As the court did below, we conclude this testimony by Mr. Henry did not identify a separate harm suffered from the advertising; instead, it bolstered respondents' position that the harm suffered by the underlying plaintiffs stemmed from appellants' use, in a variety of ways, of the infringing process/product. As no separate harm from the advertising could be shown and the requisite causal connection is lacking (Bank of the West, supra ), the court ruled correctly.
As to those plaintiffs/appellants in this action, who were not named in the underlying complaints, the court also correctly ruled respondents had no duty to defend or indemnify.
The judgment is affirmed.
1. Plaintiffs/appellants are the Gitano Group, Inc., a Delaware corporation and several of its subsidiaries, Bagland, U.S.A., Inc., a New York corporation; Noel Industries, Inc., a Mississippi corporation; the Orit Corporation, a New York corporation; Orit Menswear Company, Inc., a New Jersey corporation, Eva Joia Incorporated, a New York corporation.
2. As named in the complaint, defendants/respondents are the Kemper Group, American Manufactures Mutual Insurance Company, American Motorists Insurance Company.
3. According to respondents' final memorandum in support of its motion, appellants had filed interrogatory answers in the Greater Texas suit and the transcript of the deposition testimony of David Henry, counsel for plaintiffs in the Ocean Wash suit. The Greater Texas documents indicated that plaintiffs “contended that every use by [appellants] of accused garments, including use of such garments in advertising, has been a proximate cause of damages to the plaintiffs.” Answer to interrogatory no. 3 stated, “[Appellants] use of accused garments in its advertising violates plaintiffs' exclusive rights under ‘213’ patent to use such garments.” In Mr.

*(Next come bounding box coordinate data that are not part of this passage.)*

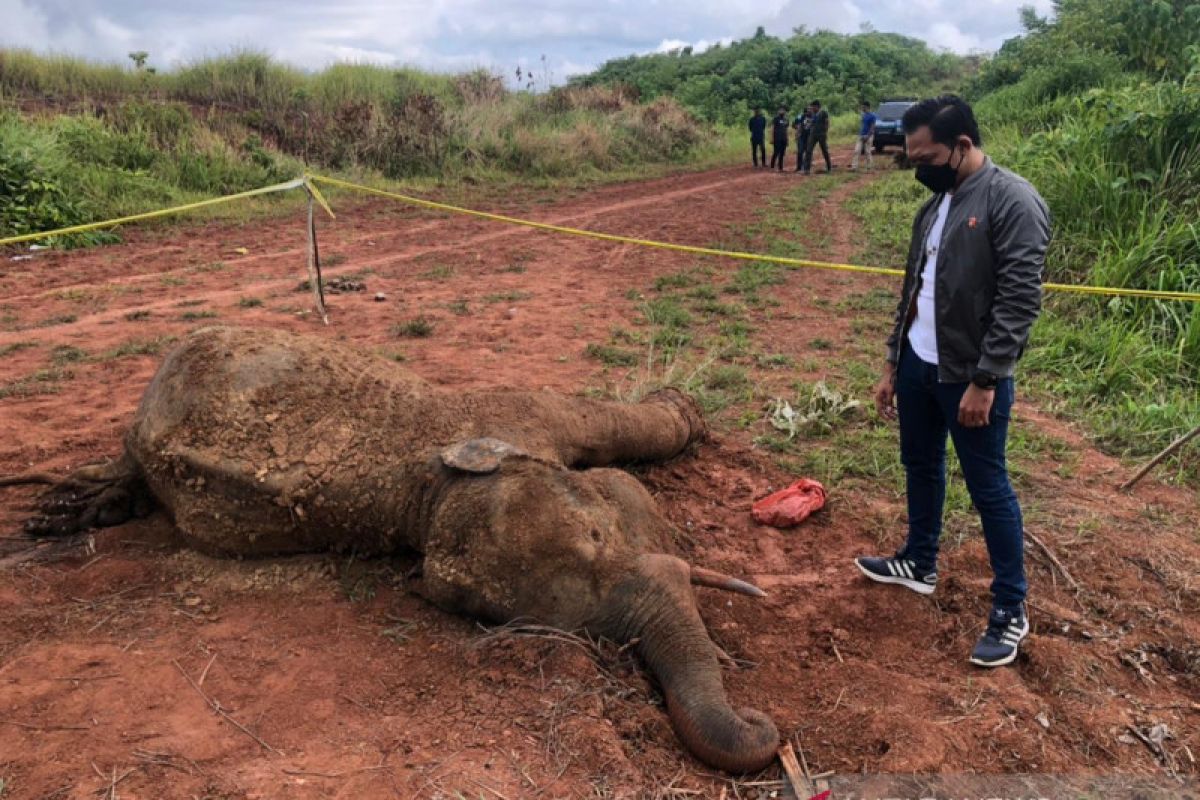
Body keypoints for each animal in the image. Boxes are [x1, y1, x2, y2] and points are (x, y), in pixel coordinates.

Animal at [14, 326, 782, 777]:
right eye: (567, 625)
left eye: (598, 535)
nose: (761, 722)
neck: (428, 486)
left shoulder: (512, 412)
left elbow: (597, 424)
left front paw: (687, 415)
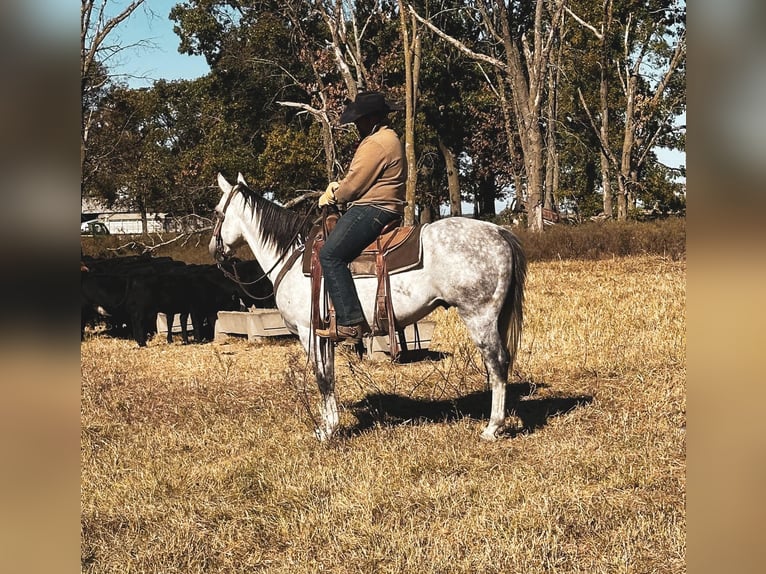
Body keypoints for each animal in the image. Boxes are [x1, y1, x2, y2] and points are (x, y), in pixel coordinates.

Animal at [210, 173, 527, 441]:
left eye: (215, 211)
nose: (214, 251)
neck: (292, 257)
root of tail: (498, 232)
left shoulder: (308, 332)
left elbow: (322, 377)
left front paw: (328, 431)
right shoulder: (324, 335)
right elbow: (330, 376)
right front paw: (330, 425)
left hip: (478, 316)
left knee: (497, 362)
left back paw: (492, 428)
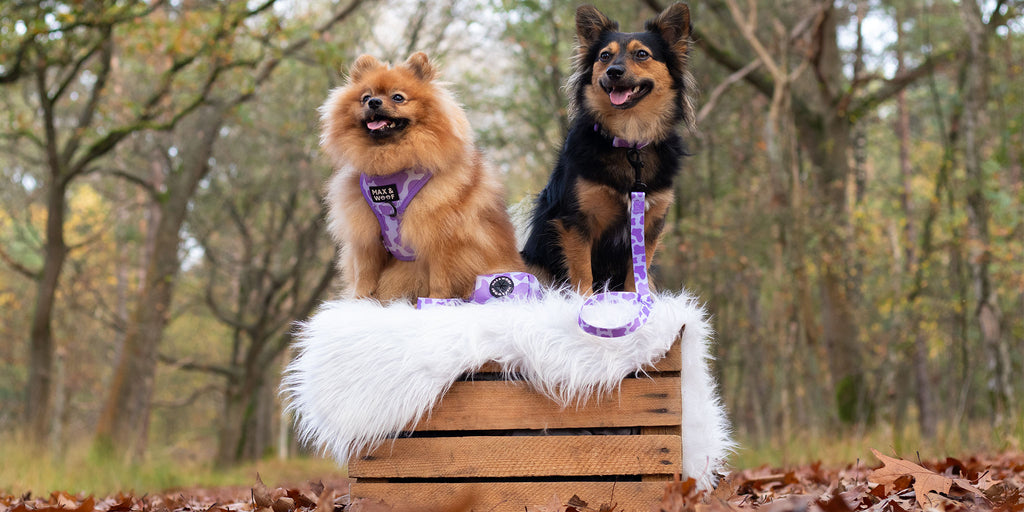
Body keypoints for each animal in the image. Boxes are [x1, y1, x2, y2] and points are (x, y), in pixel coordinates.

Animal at [319, 52, 524, 299]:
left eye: (398, 97)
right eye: (365, 97)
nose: (374, 102)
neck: (390, 165)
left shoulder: (440, 238)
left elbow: (439, 279)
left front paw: (436, 302)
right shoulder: (366, 234)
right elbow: (365, 273)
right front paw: (359, 301)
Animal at [520, 4, 696, 294]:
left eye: (641, 54)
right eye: (604, 56)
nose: (613, 71)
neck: (629, 139)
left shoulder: (649, 225)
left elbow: (636, 277)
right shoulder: (577, 222)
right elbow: (583, 274)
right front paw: (585, 301)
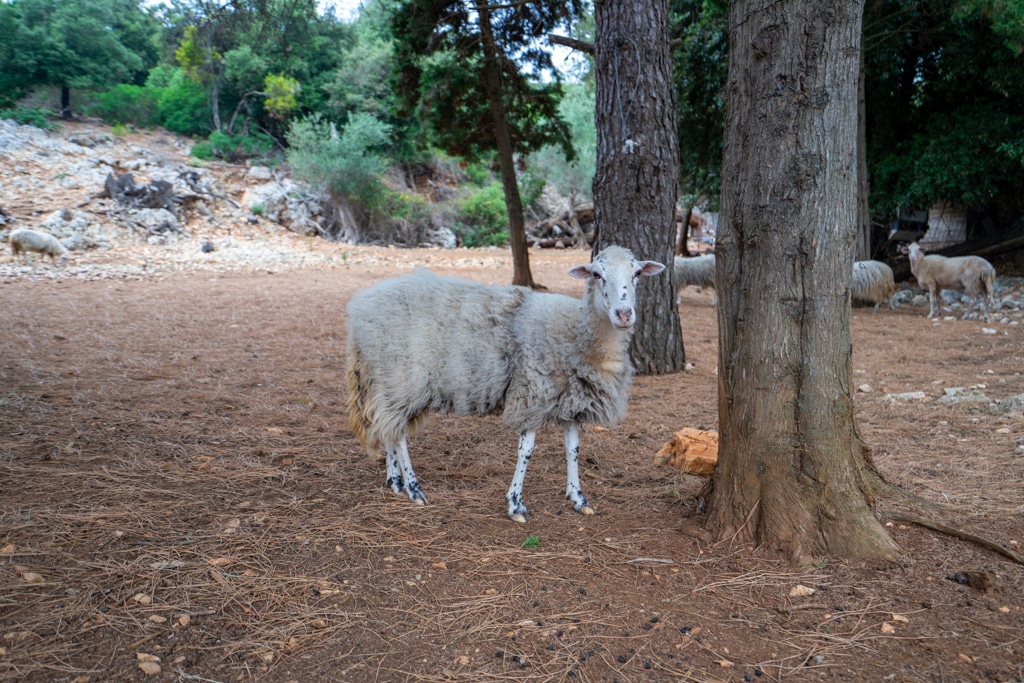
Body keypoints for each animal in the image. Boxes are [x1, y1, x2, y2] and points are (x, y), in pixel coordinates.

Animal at [344, 245, 663, 524]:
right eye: (597, 274)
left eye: (637, 273)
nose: (624, 314)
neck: (577, 331)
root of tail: (359, 309)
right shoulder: (532, 393)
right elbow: (527, 451)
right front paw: (516, 504)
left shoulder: (570, 400)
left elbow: (572, 449)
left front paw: (578, 498)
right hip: (403, 378)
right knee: (398, 435)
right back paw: (413, 489)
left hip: (389, 381)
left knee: (388, 427)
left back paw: (395, 481)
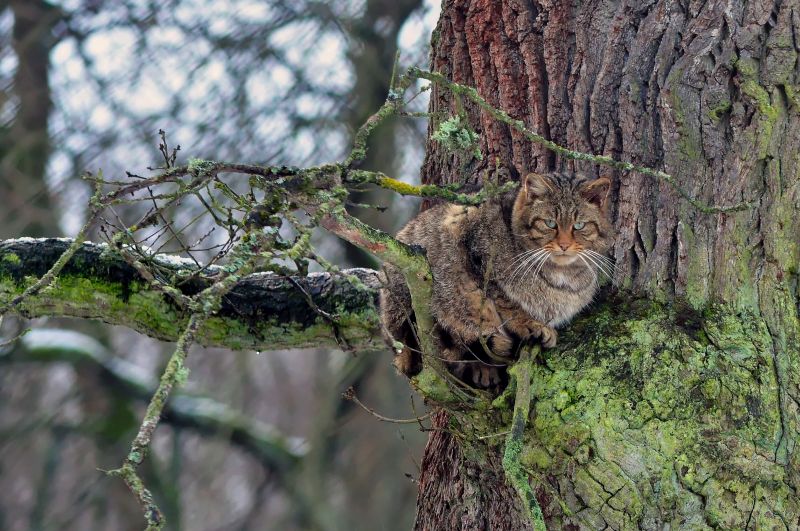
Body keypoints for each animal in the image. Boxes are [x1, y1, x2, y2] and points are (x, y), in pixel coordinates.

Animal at [380, 172, 612, 388]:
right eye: (550, 223)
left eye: (579, 225)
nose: (564, 245)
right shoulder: (471, 240)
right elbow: (505, 301)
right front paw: (529, 323)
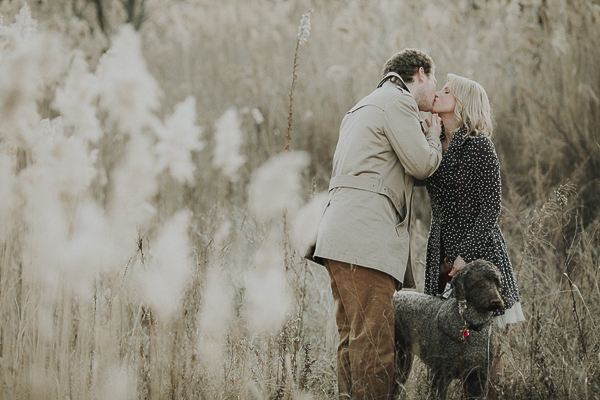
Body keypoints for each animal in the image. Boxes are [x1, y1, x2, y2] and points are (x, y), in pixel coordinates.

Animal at [394, 258, 502, 398]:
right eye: (480, 283)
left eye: (497, 282)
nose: (496, 302)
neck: (471, 326)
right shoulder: (440, 374)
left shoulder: (478, 377)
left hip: (403, 361)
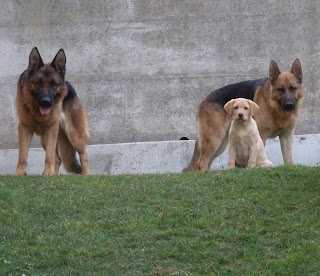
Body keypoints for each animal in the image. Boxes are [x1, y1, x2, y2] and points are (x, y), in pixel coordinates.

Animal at [15, 47, 89, 175]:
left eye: (54, 84)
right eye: (38, 82)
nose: (46, 102)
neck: (36, 111)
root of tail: (68, 84)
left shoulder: (51, 129)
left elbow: (49, 157)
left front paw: (49, 173)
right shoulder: (25, 129)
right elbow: (22, 156)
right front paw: (19, 175)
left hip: (73, 134)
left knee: (84, 154)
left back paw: (86, 175)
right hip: (44, 139)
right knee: (58, 159)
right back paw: (52, 175)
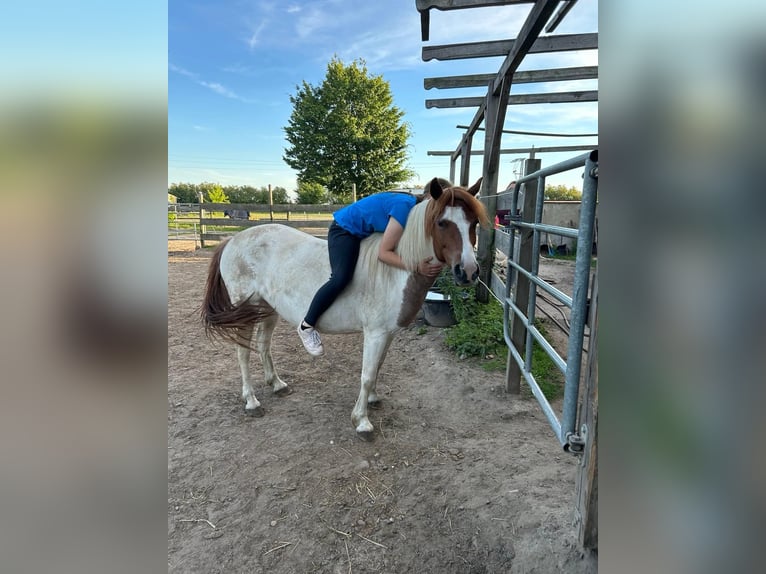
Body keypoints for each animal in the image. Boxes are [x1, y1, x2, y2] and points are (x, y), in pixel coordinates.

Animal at [201, 177, 489, 439]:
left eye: (473, 223)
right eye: (442, 223)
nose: (468, 272)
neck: (394, 270)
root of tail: (232, 240)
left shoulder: (388, 333)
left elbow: (378, 367)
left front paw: (373, 399)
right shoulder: (375, 333)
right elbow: (367, 374)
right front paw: (362, 421)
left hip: (266, 308)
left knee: (263, 345)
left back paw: (277, 384)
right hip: (245, 309)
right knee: (243, 353)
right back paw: (251, 401)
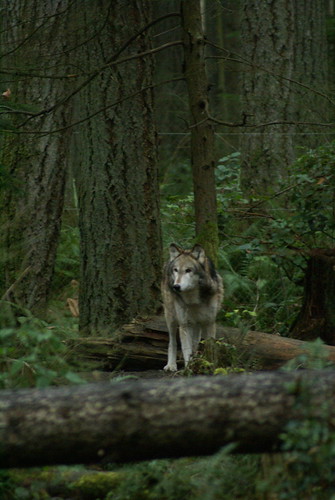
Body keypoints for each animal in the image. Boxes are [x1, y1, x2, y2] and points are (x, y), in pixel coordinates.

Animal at [161, 242, 224, 372]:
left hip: (197, 324)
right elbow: (186, 349)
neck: (193, 299)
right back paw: (171, 365)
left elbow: (210, 347)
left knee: (195, 343)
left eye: (188, 270)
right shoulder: (185, 324)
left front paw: (211, 366)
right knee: (172, 341)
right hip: (171, 317)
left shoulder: (210, 322)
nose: (176, 286)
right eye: (176, 270)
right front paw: (189, 369)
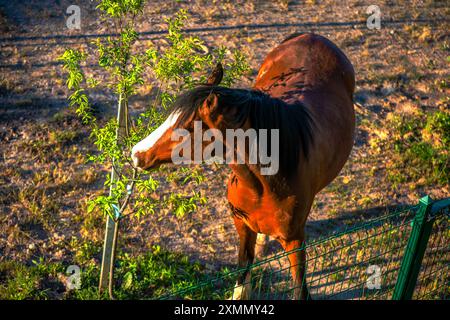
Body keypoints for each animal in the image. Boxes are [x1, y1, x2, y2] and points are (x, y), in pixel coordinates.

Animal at [130, 33, 356, 302]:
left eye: (186, 128)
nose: (136, 154)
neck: (266, 184)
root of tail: (311, 35)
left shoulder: (294, 241)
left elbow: (299, 288)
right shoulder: (243, 226)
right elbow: (241, 285)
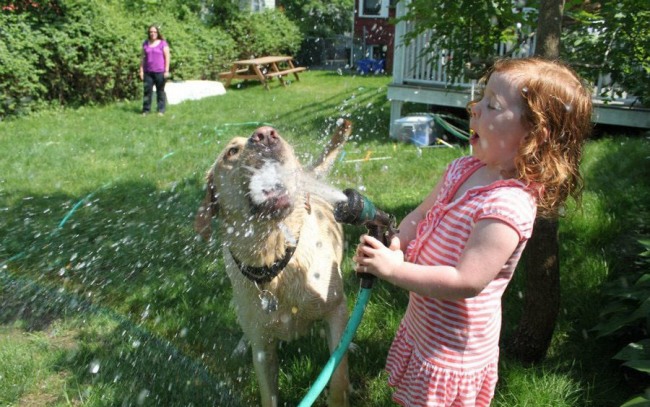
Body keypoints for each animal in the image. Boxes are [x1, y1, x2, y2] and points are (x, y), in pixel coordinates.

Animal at [195, 121, 352, 407]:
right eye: (231, 152)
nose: (266, 134)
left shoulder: (334, 309)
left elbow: (337, 376)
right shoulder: (263, 349)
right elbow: (268, 393)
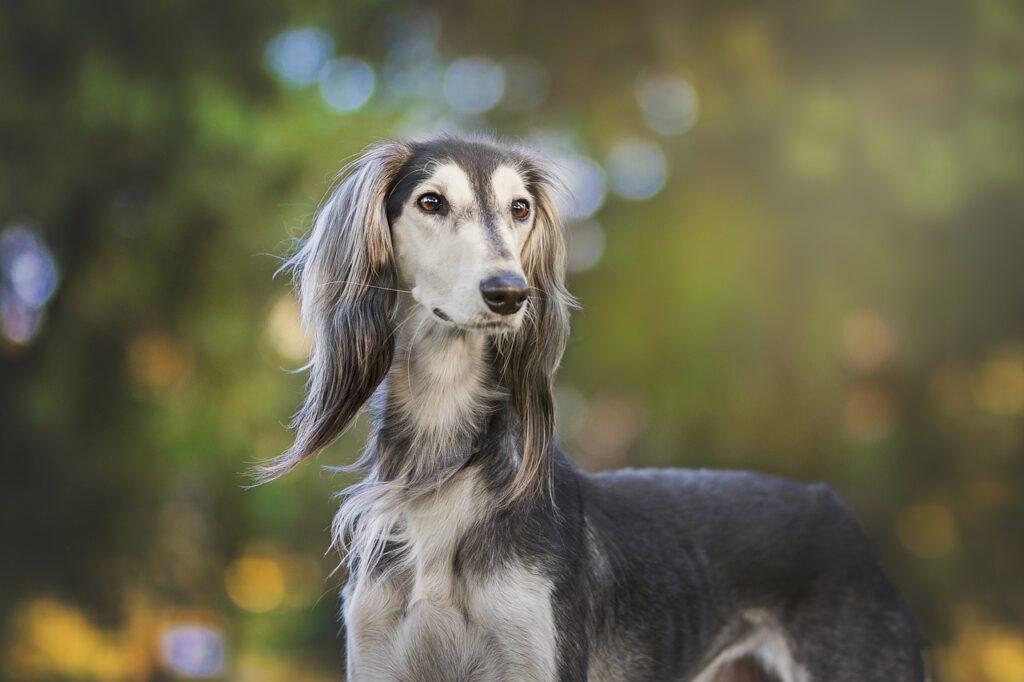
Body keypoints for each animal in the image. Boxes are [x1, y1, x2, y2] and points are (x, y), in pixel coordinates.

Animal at [258, 135, 929, 675]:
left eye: (520, 208)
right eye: (430, 202)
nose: (509, 293)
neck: (445, 473)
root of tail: (835, 507)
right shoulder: (380, 658)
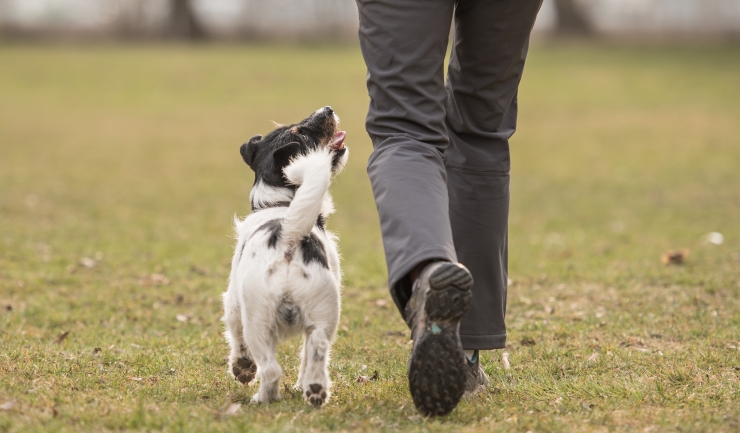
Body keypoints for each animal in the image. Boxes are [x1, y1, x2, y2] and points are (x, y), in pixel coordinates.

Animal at [221, 105, 348, 404]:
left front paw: (242, 367)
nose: (327, 109)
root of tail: (288, 237)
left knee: (271, 369)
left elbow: (236, 337)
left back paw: (262, 398)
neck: (280, 204)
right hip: (323, 315)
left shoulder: (233, 303)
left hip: (258, 322)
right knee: (315, 351)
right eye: (301, 133)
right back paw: (314, 390)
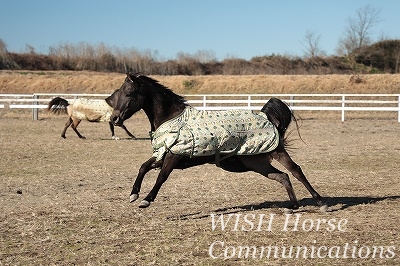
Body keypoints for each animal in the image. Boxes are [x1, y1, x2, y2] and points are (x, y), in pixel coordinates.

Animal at [111, 72, 326, 212]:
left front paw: (146, 200)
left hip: (276, 152)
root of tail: (267, 115)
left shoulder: (173, 156)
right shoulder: (162, 154)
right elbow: (143, 167)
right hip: (255, 162)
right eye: (118, 93)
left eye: (129, 94)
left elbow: (161, 177)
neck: (171, 117)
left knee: (296, 171)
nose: (114, 118)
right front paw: (133, 194)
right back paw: (293, 206)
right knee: (282, 177)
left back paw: (320, 202)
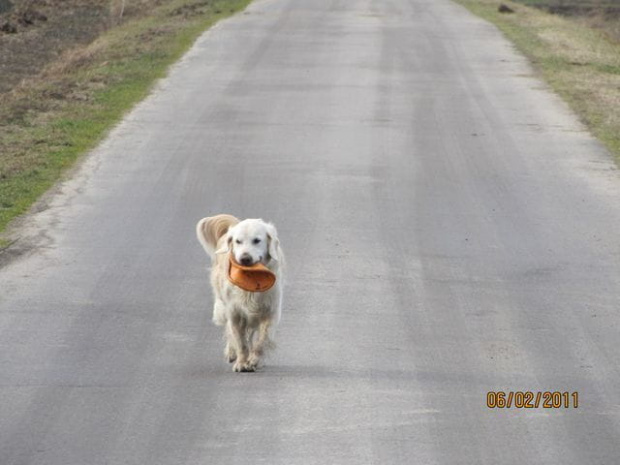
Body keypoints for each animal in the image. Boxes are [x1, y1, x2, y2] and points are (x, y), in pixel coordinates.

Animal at [195, 213, 284, 370]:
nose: (245, 259)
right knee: (230, 331)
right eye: (238, 241)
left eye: (257, 240)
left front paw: (253, 360)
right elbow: (240, 342)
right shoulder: (235, 313)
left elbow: (262, 340)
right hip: (222, 307)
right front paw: (241, 363)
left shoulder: (270, 311)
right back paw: (231, 353)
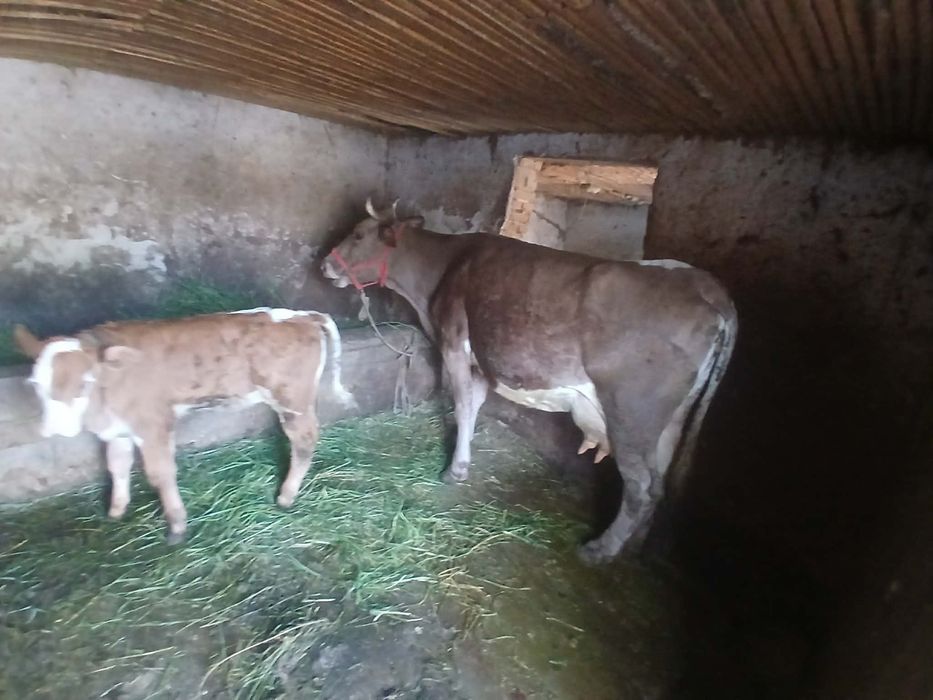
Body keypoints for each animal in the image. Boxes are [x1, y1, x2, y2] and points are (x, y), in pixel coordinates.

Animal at [14, 309, 355, 543]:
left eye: (84, 382)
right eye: (36, 383)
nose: (57, 430)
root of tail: (301, 315)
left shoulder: (153, 424)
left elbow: (161, 474)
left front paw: (177, 525)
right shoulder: (118, 429)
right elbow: (117, 466)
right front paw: (116, 511)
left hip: (293, 400)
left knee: (305, 441)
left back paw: (286, 496)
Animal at [322, 198, 737, 563]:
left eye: (358, 234)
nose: (325, 264)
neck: (440, 272)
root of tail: (706, 286)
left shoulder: (454, 342)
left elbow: (463, 403)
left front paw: (454, 470)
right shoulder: (481, 360)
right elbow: (474, 403)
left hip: (631, 414)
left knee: (641, 487)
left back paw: (600, 550)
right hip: (671, 420)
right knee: (660, 480)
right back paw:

Henry's deposition, he testified that he could not recall the contentions of the underlying plaintiffs with respect to the damages they were seeking, and that even if he could, he would feel compelled to assert the attorney-client privilege and the attorney work product doctrine in declining to discuss them. Mr. Henry testified generally with respect to his understanding of patent law, as a patent law attorney. When asked if it was his understanding that using the patented product itself in advertising or promoting would constitute an infringement, he replied, “The use, the unlicensed use of a patented article itself, the making of the article itself which is then used in some other context was an infringement, I would certainly consider the use an infringement.”
4. An insurance policy is a contract. (Ins.Code, § 22.) It is, therefore, subject to the choice of law provisions codified in Civil Code section 1646. In pertinent part, Civil Code section 1646 provides, “[a] contract is to be interpreted according to the law and usage of the place where it is being performed; or, if it does not indicate a place of performance, according to the law and usage of the place where it is made.” This section requires a contract made and performed in a foreign state to be interpreted according to the law of that state. (See Crumley v. Walter M. Ballard Corp. (1950) 100 Cal.App.2d 698, 702, 224 P.2d 455.)
5. The comprehensive general liability policy “advertising injury” provision in Bank of the West included injury in the course of advertising activities, arising out of, inter alia, unfair competition. (Bank of the West, supra, at p. 1262, 10 Cal.Rptr.2d 538, 833 P.2d 545.)
GODOY PEREZ, Associate Justice.
GRIGNON, Acting P.J., and ARMSTRONG, J., concur.